Landscape visiting scholars

Over the last 10 years, more than 20 visiting professors have come to the MSU Landscape Architecture Program to spend six to 12 months working with LA faculty and experiencing the United States.

Photo of Professor Joanne Westphal at the CELA Conference in Beijing, China 2017, with Dr. Chong Qing Liu and Dr. Chong Qing.
Professor Joanne Westphal at the CELA Conference in Beijing, China 2017, with Dr. Chong Qing Liu (Jiangxi Agricultural University in Nanchang) and Dr. Chong Qing (China Agricultural University in Beijing), two visiting scholars who had been each at MSU for a year studying with Professor Burley.

International perspectives, cooperation, and engagement have been important to me since I was a six-year-old boy living in Canada, when my mother’s friends were Americans at the University of Alberta who either traveled to Africa to study people and animals, or who played music in concerts around the world. In high school, I had friends from India, Pakistan, United Kingdom, Malaysia, and Japan.

Entering academia, I always envisioned a very active international atmosphere. But in the beginning, such activity was limited and timid. At the University of Minnesota, all of my (very capable and kind) landscape instructors were Caucasian men from Minnesota or Wisconsin.

The MSU Landscape Architecture Program fared a little better with international participation because of Tom Hazletts’s FASLA international aspirations, Professor Mezga’s collegial relationship with professors in Poland, Warren Rauhe’s professional activities with Turkish colleagues, and Dr. Westphal’s interactions with Swedish professors. In addition, a few international students from Japan, South Korea, and Ireland enrolled in the LA program at MSU. But starting in about 2005, the intensity and level of activity began to increase.

MSU is often recognized in world rankings as a top-100 university. Numerous American universities have such a distinction, and academics and administrators from around the world desire to learn and gain experience from such exceptional institutions.

Most of the prestige and position for which universities around the world are constantly scrambling comes from obtaining research grants and publications. In this age of electronic and digital information, universities can be compared and evaluated, and American universities in the Big Ten have done well.

Over the last 10 years, more than 20 visiting professors have come to the MSU Landscape Architecture Program to spend 6 to 12 months working with LA faculty and experiencing the United States. The visiting scholars have come primarily from China, with others from Turkey and Japan. In addition, there are frequent visits to the MSU LA Program from faculty in France and Portugal.

Visiting scholars are impressed with the international composition of the School of Planning, Design and Construction. The school has professors from Australia, South Korea, Turkey, India, China, South America, and Egypt.

Many universities around the world are not truly internationalized, employing mostly professors from their own countries. It may be difficult for some nations to use its tax revenues to fund a position held by someone from another country, and so academic positions are a little bit like internal employment opportunities for smart, talented people. Not everywhere is like that, but comparatively speaking, American universities are much more diverse.

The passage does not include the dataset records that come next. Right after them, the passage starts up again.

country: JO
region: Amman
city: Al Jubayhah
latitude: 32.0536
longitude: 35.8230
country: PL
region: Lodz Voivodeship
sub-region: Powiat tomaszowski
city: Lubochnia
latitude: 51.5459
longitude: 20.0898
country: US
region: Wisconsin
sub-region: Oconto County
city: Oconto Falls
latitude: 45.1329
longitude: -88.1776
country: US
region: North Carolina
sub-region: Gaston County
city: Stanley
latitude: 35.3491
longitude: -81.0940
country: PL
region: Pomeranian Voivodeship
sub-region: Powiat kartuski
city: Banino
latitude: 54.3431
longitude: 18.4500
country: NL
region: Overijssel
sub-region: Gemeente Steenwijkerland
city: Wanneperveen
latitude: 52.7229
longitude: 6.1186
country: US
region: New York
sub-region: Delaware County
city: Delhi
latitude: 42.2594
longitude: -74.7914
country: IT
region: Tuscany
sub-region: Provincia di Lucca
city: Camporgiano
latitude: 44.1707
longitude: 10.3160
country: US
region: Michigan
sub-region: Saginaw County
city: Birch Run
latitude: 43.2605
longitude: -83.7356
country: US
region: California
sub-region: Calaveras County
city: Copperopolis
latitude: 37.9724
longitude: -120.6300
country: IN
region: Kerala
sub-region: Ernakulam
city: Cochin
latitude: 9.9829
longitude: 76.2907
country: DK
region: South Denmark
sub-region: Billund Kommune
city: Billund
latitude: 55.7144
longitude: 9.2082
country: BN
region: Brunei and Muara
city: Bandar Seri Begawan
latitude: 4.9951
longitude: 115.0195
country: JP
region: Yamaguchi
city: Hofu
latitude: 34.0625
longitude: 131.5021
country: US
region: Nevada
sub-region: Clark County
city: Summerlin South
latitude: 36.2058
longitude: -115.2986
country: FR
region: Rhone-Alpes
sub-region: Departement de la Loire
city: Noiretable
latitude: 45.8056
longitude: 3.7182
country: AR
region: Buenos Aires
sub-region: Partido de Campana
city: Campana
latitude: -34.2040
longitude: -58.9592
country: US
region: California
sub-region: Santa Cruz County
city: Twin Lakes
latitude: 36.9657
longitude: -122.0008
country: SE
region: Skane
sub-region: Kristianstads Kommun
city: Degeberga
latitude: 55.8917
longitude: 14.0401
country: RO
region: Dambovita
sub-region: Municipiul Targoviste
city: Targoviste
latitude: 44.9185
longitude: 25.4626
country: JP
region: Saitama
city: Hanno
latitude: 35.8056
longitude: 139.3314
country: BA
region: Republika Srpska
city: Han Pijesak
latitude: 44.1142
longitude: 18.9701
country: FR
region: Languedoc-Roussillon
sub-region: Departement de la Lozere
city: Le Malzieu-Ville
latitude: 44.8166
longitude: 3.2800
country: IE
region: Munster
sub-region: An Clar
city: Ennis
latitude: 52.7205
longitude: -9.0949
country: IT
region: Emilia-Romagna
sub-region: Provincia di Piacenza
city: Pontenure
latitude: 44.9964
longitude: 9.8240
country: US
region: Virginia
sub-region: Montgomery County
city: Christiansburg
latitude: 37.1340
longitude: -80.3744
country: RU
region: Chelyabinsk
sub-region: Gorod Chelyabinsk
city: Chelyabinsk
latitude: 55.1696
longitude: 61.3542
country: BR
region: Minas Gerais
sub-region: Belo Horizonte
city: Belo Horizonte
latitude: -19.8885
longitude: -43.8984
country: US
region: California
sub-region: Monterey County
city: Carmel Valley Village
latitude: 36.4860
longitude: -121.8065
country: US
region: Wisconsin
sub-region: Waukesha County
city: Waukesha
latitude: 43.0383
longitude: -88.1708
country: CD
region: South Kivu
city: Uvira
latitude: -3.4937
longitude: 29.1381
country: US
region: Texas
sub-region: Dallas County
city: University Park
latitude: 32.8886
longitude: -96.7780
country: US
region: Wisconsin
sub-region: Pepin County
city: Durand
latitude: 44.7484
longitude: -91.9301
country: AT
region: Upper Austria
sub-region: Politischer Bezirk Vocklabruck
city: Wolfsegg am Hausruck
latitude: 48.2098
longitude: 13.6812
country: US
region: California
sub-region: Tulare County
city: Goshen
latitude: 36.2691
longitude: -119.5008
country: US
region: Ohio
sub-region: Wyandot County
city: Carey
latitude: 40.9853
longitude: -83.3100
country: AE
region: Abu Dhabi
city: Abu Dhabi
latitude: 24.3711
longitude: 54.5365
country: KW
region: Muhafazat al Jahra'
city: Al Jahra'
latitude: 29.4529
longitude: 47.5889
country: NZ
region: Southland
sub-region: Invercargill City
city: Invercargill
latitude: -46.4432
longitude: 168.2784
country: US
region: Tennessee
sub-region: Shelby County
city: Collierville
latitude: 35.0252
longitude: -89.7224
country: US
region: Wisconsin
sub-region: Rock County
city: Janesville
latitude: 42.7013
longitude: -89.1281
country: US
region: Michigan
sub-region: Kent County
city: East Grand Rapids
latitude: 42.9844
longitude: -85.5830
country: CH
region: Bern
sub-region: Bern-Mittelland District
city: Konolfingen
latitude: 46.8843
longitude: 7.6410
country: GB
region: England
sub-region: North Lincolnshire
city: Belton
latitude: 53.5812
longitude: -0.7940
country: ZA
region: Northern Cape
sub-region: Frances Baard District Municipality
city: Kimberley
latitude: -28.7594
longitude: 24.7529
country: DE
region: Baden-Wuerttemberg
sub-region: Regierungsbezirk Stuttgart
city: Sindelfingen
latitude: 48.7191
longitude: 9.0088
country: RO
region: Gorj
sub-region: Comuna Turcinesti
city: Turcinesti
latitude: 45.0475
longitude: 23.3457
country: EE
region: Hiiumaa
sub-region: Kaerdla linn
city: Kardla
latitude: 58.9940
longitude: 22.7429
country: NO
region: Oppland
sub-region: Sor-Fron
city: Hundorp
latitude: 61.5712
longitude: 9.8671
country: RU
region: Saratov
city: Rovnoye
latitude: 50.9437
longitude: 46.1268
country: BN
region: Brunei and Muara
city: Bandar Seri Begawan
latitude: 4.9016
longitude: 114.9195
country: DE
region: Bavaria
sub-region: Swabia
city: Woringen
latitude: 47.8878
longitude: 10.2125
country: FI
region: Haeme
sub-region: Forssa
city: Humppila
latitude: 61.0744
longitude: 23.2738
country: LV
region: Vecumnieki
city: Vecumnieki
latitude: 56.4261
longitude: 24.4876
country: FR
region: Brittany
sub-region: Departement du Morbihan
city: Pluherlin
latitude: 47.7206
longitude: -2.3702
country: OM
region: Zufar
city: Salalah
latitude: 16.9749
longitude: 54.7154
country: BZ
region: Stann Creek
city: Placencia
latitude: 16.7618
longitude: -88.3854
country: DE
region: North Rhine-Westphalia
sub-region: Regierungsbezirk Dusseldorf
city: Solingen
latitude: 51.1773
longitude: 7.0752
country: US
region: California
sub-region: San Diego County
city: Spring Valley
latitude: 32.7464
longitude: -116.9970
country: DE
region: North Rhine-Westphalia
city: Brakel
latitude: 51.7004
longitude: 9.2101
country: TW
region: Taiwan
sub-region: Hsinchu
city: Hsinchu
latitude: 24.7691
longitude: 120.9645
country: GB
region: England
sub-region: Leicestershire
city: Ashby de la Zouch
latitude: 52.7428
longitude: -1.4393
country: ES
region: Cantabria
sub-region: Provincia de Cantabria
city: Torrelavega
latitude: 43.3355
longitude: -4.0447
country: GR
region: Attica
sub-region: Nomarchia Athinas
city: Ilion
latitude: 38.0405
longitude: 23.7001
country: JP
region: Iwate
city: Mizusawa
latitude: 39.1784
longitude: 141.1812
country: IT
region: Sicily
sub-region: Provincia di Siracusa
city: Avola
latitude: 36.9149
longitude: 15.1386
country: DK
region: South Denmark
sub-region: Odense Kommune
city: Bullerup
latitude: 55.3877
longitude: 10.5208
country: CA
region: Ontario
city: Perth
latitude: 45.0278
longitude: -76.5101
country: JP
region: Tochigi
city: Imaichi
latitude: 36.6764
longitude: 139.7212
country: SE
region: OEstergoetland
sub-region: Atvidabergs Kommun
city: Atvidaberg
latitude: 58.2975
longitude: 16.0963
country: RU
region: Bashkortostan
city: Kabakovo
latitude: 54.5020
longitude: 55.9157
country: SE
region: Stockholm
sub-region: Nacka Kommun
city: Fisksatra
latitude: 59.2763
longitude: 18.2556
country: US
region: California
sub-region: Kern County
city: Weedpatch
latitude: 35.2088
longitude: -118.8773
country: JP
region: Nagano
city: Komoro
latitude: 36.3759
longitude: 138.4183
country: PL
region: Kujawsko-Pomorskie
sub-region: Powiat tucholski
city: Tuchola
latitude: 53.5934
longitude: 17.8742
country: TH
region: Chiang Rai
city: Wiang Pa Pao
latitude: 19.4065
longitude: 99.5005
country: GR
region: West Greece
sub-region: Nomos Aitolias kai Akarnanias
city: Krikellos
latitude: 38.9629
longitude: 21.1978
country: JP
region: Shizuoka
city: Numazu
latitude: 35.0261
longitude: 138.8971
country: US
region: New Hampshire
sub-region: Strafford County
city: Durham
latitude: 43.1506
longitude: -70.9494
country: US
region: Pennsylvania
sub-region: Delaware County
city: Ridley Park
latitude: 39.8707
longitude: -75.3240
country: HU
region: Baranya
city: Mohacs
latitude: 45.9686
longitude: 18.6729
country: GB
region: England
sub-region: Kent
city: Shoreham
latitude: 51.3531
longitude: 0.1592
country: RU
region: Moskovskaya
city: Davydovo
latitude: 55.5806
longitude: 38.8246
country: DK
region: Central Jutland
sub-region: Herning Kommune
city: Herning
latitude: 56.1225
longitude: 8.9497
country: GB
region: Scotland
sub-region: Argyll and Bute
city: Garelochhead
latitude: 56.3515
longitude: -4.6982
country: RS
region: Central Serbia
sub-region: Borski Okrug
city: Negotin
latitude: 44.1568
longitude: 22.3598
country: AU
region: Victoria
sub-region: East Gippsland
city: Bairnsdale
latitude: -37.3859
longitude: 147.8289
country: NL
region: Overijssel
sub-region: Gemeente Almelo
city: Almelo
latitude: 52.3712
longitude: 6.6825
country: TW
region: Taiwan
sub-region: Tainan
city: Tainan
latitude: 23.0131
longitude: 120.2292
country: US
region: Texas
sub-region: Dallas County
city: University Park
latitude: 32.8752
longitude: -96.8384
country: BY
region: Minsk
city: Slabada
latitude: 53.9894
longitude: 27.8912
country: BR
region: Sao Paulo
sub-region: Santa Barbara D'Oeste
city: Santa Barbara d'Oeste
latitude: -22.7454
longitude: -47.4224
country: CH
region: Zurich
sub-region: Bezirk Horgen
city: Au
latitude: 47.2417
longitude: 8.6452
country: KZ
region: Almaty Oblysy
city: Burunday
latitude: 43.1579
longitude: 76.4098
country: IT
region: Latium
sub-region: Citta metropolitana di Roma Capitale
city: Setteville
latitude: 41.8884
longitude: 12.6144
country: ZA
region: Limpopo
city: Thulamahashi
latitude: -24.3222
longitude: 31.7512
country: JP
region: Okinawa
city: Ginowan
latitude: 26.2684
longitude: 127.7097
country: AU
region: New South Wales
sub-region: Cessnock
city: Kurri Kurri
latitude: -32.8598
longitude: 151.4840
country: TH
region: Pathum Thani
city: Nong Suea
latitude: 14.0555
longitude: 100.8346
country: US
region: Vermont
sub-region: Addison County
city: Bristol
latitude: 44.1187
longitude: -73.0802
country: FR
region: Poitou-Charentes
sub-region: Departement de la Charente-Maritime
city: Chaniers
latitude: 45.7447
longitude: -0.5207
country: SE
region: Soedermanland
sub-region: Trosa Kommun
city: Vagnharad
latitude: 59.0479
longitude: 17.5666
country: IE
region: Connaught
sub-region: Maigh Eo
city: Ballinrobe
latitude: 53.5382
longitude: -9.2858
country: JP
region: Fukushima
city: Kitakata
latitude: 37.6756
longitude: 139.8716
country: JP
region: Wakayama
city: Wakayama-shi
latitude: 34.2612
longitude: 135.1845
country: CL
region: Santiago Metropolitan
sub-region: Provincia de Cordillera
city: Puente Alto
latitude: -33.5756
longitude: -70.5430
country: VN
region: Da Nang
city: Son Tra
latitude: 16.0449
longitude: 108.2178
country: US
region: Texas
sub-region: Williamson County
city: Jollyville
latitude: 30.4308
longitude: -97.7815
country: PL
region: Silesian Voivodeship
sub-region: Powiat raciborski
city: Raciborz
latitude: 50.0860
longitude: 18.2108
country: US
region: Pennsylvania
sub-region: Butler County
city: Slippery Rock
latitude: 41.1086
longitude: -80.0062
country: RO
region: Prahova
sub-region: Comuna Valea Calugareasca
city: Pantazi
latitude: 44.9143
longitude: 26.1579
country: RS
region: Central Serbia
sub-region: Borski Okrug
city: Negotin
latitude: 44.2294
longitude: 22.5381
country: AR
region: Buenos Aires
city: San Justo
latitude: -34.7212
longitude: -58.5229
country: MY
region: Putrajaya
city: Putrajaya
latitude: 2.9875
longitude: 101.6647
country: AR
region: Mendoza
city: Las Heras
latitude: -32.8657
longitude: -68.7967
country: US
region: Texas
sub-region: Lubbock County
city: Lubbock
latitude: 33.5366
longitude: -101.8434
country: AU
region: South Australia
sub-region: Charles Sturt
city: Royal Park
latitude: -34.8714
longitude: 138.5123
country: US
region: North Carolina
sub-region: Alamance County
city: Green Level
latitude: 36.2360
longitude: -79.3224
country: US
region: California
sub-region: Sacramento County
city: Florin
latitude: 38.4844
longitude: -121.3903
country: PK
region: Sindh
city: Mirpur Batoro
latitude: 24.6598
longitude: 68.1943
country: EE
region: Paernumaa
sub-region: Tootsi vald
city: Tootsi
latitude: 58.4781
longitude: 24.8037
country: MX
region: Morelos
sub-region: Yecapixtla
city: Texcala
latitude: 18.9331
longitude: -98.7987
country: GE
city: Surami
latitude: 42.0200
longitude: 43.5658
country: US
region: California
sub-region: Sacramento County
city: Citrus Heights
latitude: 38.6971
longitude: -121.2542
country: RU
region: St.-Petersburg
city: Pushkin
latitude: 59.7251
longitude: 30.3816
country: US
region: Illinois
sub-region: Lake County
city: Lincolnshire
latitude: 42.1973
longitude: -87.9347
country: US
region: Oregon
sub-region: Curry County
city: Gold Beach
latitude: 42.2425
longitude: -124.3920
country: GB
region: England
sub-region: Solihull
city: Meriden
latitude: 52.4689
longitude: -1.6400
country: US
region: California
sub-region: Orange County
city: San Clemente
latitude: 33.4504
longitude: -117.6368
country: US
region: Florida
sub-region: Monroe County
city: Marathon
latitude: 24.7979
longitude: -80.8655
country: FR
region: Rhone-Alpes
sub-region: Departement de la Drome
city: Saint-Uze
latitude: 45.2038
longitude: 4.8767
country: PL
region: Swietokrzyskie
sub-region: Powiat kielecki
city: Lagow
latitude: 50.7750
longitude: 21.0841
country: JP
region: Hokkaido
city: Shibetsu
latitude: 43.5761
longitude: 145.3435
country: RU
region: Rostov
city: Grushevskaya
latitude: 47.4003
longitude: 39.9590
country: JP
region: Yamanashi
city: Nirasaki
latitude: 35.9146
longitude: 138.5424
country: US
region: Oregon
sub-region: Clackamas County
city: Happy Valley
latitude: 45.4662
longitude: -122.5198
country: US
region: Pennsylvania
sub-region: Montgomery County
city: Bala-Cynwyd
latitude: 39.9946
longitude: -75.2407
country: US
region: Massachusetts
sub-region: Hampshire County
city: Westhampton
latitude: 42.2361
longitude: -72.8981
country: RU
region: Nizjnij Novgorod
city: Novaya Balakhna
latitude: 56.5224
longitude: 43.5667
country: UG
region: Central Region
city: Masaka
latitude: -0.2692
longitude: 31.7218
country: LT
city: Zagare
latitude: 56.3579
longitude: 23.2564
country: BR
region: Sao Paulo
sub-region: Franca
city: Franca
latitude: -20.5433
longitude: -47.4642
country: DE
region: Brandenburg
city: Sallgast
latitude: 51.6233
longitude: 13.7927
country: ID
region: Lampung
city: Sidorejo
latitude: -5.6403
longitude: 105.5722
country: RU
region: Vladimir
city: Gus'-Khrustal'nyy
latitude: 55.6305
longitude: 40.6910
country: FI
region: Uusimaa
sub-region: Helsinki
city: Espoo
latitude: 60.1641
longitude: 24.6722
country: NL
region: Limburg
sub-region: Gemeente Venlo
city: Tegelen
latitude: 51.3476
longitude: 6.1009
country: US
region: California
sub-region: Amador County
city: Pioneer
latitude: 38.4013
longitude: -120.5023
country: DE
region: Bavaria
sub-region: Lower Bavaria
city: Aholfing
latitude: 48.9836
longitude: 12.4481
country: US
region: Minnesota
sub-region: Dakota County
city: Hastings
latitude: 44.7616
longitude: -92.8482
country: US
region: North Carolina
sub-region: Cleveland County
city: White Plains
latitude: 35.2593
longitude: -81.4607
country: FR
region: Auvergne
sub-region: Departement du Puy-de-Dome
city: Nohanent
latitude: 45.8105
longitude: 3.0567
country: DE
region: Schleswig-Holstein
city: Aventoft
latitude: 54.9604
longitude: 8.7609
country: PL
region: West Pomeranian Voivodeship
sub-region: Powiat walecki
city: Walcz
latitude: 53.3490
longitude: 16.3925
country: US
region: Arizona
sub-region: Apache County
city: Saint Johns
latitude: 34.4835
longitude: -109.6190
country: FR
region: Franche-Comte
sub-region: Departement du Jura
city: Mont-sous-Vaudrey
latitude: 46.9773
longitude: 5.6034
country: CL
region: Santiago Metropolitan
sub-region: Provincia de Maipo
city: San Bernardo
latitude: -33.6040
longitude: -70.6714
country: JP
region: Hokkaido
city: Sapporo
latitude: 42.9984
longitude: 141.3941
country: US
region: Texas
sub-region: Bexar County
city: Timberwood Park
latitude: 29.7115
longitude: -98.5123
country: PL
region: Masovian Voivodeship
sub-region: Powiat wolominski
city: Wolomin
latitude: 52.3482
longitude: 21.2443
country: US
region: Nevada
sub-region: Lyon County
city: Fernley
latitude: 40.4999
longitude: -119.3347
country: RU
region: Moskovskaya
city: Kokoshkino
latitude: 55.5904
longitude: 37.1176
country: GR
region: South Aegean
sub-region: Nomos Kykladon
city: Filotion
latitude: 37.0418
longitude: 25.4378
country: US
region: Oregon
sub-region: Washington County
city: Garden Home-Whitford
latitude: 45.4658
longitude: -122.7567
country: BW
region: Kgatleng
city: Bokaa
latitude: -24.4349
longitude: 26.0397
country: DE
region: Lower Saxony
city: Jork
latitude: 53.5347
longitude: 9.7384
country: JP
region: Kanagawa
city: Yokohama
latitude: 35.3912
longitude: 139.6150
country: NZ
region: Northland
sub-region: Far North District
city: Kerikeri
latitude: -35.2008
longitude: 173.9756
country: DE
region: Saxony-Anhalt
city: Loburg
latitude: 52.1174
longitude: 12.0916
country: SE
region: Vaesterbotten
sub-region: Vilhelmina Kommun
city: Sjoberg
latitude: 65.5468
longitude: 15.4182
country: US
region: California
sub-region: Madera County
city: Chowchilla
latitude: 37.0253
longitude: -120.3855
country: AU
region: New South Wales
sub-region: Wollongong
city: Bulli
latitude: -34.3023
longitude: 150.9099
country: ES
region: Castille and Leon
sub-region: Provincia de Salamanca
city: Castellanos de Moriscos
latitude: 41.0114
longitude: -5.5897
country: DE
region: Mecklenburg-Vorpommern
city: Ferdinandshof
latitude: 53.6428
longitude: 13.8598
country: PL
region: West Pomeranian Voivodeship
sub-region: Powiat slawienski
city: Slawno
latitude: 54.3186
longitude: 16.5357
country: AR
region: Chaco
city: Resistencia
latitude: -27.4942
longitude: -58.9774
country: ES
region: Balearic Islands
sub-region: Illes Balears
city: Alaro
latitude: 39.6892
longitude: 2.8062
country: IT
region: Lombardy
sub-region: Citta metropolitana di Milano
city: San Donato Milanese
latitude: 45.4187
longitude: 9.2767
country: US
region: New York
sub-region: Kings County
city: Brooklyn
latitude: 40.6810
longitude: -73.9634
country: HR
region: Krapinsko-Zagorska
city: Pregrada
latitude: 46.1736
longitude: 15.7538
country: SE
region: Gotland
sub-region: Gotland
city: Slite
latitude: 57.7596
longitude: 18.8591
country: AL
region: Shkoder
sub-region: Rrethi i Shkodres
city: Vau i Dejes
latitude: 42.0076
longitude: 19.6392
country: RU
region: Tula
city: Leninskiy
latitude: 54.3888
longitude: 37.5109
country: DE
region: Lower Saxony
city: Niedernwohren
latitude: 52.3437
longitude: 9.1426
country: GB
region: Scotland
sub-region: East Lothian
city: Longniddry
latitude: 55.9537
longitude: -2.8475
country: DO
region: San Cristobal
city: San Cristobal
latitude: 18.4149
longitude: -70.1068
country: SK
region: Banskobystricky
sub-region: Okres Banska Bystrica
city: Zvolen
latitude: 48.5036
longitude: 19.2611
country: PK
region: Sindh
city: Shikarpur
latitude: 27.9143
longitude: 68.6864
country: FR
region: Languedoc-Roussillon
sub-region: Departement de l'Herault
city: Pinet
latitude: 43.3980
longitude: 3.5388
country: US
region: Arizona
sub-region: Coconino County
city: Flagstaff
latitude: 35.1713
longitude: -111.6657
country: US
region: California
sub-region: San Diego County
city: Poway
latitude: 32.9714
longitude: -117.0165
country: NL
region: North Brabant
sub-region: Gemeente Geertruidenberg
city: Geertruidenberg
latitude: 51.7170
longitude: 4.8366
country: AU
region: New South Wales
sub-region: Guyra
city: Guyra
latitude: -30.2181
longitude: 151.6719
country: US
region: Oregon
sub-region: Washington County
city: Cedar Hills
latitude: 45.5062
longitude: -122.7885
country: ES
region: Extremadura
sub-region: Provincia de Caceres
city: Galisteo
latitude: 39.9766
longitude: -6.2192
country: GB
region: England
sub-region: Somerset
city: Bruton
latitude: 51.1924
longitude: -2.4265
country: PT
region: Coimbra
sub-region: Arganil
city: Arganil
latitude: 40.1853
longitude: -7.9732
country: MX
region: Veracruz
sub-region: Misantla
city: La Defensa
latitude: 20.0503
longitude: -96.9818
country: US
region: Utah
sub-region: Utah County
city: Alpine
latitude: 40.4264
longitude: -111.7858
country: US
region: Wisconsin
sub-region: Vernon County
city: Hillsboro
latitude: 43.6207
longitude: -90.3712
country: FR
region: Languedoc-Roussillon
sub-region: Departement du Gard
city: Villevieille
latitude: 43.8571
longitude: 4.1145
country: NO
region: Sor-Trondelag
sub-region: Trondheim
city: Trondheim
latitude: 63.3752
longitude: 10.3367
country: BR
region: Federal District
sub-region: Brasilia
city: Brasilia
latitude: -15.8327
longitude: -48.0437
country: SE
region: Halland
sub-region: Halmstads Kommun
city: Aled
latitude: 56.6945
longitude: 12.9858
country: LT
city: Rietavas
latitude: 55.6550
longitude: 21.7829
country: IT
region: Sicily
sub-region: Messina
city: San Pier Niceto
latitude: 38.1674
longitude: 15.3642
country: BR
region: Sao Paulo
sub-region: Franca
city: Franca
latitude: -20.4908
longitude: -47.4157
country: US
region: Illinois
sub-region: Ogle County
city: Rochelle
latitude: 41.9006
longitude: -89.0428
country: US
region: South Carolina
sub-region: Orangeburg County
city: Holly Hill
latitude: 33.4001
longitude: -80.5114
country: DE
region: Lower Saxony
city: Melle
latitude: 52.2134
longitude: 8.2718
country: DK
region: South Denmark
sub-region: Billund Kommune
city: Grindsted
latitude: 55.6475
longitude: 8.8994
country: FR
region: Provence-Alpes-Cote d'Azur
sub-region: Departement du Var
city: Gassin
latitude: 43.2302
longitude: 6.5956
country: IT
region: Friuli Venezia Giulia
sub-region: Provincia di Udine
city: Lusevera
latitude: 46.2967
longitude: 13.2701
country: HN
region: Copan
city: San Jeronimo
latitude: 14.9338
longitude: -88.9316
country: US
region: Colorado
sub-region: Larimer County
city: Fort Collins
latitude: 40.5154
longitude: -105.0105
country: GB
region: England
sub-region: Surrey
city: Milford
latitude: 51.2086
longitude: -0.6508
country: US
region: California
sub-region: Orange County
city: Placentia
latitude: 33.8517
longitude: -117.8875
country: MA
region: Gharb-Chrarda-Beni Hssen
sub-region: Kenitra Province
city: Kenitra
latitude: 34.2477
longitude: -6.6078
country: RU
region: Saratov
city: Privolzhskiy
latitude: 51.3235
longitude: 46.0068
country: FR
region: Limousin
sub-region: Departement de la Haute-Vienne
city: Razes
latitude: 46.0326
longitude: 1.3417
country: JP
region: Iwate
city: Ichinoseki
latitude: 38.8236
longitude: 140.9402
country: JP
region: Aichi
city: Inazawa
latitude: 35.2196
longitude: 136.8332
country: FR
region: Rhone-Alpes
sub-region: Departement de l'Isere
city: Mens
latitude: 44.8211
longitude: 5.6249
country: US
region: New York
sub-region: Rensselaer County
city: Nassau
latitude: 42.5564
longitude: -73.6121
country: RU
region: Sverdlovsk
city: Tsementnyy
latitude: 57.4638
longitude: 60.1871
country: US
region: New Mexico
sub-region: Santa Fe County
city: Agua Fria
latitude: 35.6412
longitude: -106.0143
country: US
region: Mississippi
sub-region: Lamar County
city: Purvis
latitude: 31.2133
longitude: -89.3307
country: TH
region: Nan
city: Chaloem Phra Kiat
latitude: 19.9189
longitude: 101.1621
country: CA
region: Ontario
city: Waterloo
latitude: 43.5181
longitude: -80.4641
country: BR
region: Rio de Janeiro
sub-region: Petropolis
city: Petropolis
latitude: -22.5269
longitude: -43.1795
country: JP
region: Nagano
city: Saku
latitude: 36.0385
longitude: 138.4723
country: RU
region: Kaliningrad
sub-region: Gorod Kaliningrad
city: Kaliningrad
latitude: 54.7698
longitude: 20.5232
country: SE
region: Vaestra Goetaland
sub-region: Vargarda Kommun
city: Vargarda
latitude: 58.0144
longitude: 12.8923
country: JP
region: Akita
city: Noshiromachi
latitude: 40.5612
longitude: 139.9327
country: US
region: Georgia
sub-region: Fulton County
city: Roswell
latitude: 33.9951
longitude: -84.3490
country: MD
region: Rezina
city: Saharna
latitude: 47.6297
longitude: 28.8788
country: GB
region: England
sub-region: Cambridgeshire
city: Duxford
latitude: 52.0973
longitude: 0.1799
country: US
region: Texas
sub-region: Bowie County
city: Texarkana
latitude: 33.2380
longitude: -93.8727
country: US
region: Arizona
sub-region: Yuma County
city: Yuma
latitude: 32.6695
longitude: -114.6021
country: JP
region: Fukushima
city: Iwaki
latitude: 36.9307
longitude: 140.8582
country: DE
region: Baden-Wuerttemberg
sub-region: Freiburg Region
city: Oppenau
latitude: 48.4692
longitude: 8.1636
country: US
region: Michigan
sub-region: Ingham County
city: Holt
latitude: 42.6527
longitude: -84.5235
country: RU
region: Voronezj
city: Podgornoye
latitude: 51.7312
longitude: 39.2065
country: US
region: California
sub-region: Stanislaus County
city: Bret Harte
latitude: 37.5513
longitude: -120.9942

Compared to LA programs around the world, I believe that Big Ten-affiliated LA programs are more focused on knowledge-building and research, especially for graduate students. Such university-wide attention has helped to keep many Big Ten schools in the top 100 rankings. According to the US News & World Report’s Best Global Universities for 2016, the top Big Ten universities rank as follows:

School                                     Rank
University of Michigan                  17

Northwestern University                25

University of Wisconsin                29

University of Minnesota                38

University of Maryland                  40

Ohio State University                   43

University of Illinois                      47

Penn State University                  56

Michigan State University            78

Rutgers University                       82

Purdue University                        90

This is an impressive showing among the 14 schools of the Big Ten—most countries do not have any of their universities in the top 100, and the Big Ten has 11.

The LA program at MSU has a long history, and landscape architectural academics from around the world inquire about opportunities to collaborate in order to interact with our faculty and to learn more about teaching methods and conducting high quality research. Much of the MSU LA program may have been strongly focused on the State of Michigan in the 1960s and 1970s, but now it is the combined focus on the world and the State of Michigan together that enriches the academic atmosphere at MSU.